Kaira explodes in anger at one point when someone describes her as a pataka (firecracker). Well, that’s precisely what Bhatt is – a pataka with pizzazz and verve. What makes her so impactful is that she has had an internal journey with each of her roles so far, and not so far allowed that journey to be overshadowed by her attractive personality. Kaira is simultaneously exasperating and endearing, and Bhatt remains in control of that blend throughout.

When you stand on the beach, inhaling the fresh air and relishing the cool gust of wind enchanting you, tousling your hair and your heart,  you don’t want that moment to stop right? Watching Alia perform, is exactly that. You just want more of that.
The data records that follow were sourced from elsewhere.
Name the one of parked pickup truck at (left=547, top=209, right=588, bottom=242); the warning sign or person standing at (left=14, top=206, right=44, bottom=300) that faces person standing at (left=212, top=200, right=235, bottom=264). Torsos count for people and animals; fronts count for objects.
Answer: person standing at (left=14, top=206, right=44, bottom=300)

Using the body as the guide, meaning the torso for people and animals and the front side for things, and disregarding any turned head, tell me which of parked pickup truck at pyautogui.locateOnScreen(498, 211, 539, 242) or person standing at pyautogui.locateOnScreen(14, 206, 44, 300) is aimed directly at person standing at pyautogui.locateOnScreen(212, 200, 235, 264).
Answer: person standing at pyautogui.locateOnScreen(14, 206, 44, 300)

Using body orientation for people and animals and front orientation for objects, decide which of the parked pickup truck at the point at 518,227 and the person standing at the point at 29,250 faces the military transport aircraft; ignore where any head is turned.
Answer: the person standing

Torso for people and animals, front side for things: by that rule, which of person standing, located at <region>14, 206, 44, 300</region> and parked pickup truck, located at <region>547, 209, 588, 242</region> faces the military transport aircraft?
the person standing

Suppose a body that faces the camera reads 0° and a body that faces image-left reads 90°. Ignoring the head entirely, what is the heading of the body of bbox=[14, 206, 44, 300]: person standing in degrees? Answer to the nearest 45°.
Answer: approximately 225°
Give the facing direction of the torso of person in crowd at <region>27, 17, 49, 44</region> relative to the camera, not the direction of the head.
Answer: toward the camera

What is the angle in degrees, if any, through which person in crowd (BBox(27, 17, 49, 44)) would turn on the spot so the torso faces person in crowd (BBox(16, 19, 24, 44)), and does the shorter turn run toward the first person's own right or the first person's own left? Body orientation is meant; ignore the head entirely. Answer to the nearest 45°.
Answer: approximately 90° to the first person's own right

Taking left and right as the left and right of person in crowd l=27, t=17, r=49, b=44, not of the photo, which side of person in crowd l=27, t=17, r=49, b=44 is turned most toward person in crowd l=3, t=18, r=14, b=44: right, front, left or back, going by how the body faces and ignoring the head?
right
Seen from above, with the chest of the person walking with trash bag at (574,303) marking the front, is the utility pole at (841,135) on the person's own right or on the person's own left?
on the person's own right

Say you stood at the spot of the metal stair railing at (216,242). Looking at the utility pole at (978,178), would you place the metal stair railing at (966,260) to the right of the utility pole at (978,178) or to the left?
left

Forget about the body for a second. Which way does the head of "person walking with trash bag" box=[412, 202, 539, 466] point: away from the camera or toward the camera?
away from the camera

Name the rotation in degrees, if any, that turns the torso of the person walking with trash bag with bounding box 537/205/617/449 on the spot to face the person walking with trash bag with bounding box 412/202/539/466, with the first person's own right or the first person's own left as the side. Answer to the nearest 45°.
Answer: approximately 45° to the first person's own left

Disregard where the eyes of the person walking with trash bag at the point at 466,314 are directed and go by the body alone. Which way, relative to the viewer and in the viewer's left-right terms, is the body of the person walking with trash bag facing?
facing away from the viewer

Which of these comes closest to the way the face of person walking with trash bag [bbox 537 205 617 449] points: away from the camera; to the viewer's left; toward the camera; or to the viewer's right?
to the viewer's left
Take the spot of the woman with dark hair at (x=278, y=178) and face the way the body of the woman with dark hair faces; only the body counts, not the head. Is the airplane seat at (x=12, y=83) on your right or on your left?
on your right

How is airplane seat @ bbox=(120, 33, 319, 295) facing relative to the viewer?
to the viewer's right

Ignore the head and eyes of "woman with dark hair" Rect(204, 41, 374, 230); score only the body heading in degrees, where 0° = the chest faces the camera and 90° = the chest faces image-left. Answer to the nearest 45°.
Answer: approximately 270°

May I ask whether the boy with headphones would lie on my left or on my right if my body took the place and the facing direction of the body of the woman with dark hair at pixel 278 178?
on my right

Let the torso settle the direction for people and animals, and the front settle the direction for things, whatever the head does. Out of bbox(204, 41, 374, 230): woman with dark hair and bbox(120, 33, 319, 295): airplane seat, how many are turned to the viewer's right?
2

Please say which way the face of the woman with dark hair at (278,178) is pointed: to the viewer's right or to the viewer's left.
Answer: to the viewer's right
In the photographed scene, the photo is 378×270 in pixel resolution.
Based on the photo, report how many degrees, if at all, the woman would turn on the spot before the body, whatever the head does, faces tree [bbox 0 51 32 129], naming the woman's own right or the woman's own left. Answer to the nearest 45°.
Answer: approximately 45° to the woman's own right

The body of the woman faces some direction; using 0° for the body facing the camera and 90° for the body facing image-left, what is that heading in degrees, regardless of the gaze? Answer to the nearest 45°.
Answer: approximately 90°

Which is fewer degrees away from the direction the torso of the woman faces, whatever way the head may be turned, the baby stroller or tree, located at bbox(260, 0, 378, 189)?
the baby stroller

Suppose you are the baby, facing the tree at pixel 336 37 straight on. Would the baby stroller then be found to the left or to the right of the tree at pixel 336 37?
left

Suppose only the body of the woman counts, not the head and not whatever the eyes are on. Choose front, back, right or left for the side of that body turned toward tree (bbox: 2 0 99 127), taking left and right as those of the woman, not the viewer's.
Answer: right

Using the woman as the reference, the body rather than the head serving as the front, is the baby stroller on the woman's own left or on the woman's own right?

You just can’t get tired of what she has to bring to the story. Sometimes I wonder if directors working with her really need to write anything on the screen paper for her part. All they need to write is “Scene 7- Alia emotes.” And Alia, the master of emotions, knows how to elevate that scene to a whole new level. Another highlight of the film is that how it never lionizes its female protagonist but celebrates her despite her many flaws - from cheating on her boyfriend to losing her cool and being rude.

It is apparent that the 51-year-old actor has embraced his space and age with dignity. He still packs in his signature flourishes, such as loudly drawing in breath during a dialogue and his sputtering laugh — bursting out like a machine gun. But the bearded badshah is now distinctly restrained, somewhere between Swades and Kal Ho Naa Ho — indie and masala — just the optimum mix. When one of the biggest stars in the history of Bollywood appears on screen about 40 minutes after the opening credits, it goes without saying that this is an extremely unconventional film.

It is not just about giving the first credit title to the actress on screen and intentionally making it a constant effort to prove that men and women are equal, but by producing this film, SRK has gone one step ahead in achieving gender equality in an industry which doesn't seem to believe in one.

This is what I wrote in my review after watching the devastatingly soul-ripping FAN:

Dear SRK,
you brought us to TamilNadu in Chennai Express
you brought us to Dubai in Happy New year.
you brought us to Bulgaria in Dilwale.
you brought us to Croatia in Fan.

When will you bring us to a soul-stirring, entertaining and intelligent cinema?

Yours truly
A Jabra Fan

And now SRK, you have answered the question with the charm you are well-known for.